| PASSAGE TO READ |
= = = = = = =

The Magical Amulets of Edward Lovett
Recently, while digging through some material on the disciplinary origins of folklore studies, I came across this map, which was drawn by the English folklorist Edward Lovett in the early twentieth century. It depicts the locations in London where he supposedly acquired some of the objects in his magical amulet collection. Although most people today have probably never heard of Lovett, in the early twentieth century he was one of the most active folklore collectors in Britain.
Lovett was born in Islington in 1852, but spent much of his life living in Croydon. He worked as a bank clerk for the Royal Bank of Scotland in London. However, during his spare time he collected, wrote about, and lectured on folk relics. His most famous book was Magic in Modern London (1925), which contextualised the beliefs and practices surrounding some of the more interesting objects he collected around the city.Like many folklorists in this period, Lovett was deeply concerned about the loss of traditional beliefs and customs, and he therefore sought to preserve as many of these folk practices as possible by amassing testimonies and old curios.

= = = = = = =

| RAW DATA |
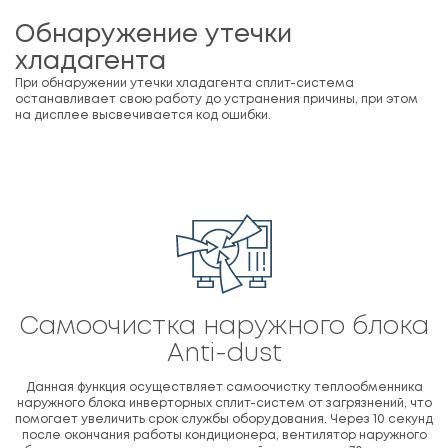
Обнаружение утечки
хладагента
При обнаружении утечки хладагента сплит-система
останавливает свою работу до устранения причины, при этом
на дисплее высвечивается код ошибки.
Cамоочистка наружного блока
Anti-dust
Данная функция осуществляет самоочистку теплообменника
наружного блока инверторных сплит-систем от загрязнений, что
помогает увеличить срок службы оборудования. Через 10 секунд
после окончания работы кондиционера, вентилятор наружного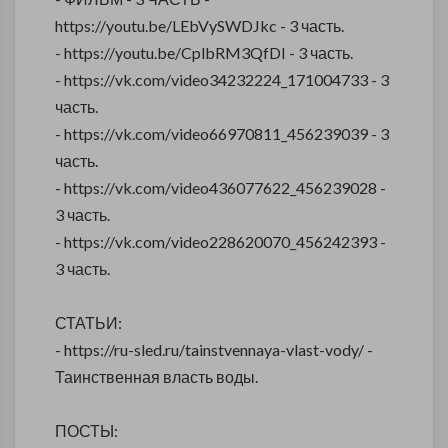
https://youtu.be/LEbVySWDJkc - 3 часть.
- https://youtu.be/CplbRM3QfDI - 3 часть.
- https://vk.com/video34232224_171004733 - 3
часть.
- https://vk.com/video66970811_456239039 - 3
часть.
- https://vk.com/video436077622_456239028 -
3 часть.
- https://vk.com/video228620070_456242393 -
3 часть.
СТАТЬИ:
- https://ru-sled.ru/tainstvennaya-vlast-vody/ -
Таинственная власть воды.
ПОСТЫ: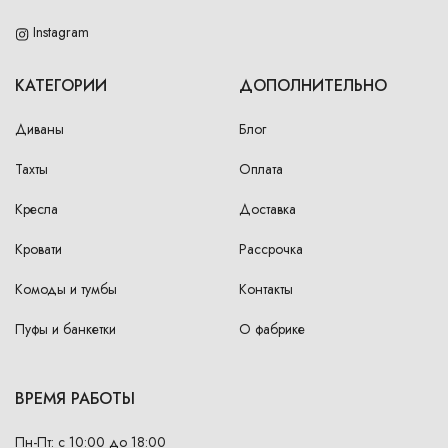
Instagram
КАТЕГОРИИ
ДОПОЛНИТЕЛЬНО
Диваны
Блог
Тахты
Оплата
Кресла
Доставка
Кровати
Рассрочка
Комоды и тумбы
Контакты
Пуфы и банкетки
О фабрике
ВРЕМЯ РАБОТЫ
Пн-Пт: с 10:00 до 18:00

= = = = = = =

| CHECK YOUR UNDERSTANDING |
**A)** Rewrite the stretch of the passage on Edward Lovett's amulets from "The Magical Amulets" through "collectors in Britain.", putting "chart" in place of "map".
**B)** Carry on the passage on Edward Lovett's amulets from its last sentence with the text that follows.

| ANSWERS BY ITEM |
**A)**
The Magical Amulets of Edward Lovett
Recently, while digging through some material on the disciplinary origins of folklore studies, I came across this chart, which was drawn by the English folklorist Edward Lovett in the early twentieth century. It depicts the locations in London where he supposedly acquired some of the objects in his magical amulet collection. Although most people today have probably never heard of Lovett, in the early twentieth century he was one of the most active folklore collectors in Britain.

**B)**
SOURCE: Edward Lovett, Magic in Modern London, Croyden: The Advertiser Offices, 1925.
What kind of relics did Lovett collect? His collection was diverse and included objects such as a pockmarked piece of coral that was said to help ease the chances of contracting smallpox, horseshoes that were to be tied above beds to allegedly stop children from having nightmares, and a pair of mole feet, which Lovett collected in Downham Norfolk in 1910, which were used to cure cramps.
But my absolute favourite relic from Lovett’s collection is a medical amulet, made from iris root, from around the turn of the twentieth century. Said to be anthropometric in shape, it was originally collected by Lovett around 1900 in Whitechapel, London. It belonged to an elderly Jewish man and was said to possess curative powers that could reduce gum pain. Lovett credited this practice as being a specifically Jewish one. When Lovett eventually published his book Magic in Modern London in the mid-1920s, he devoted a whole section to the Jewish amulet titled, ‘Orris Root for Cutting Teeth.’
Today you can find some of Lovett’s folklore collection on display at the Science Museum in London, and also via their online catalogue. For example, there is a wonderful collection of amulets which were owned by soldiers during the First World War and used for protection. One of these amulets is a black cat broach that was worn by a man from Royal West Surrey Regiment of the British Army.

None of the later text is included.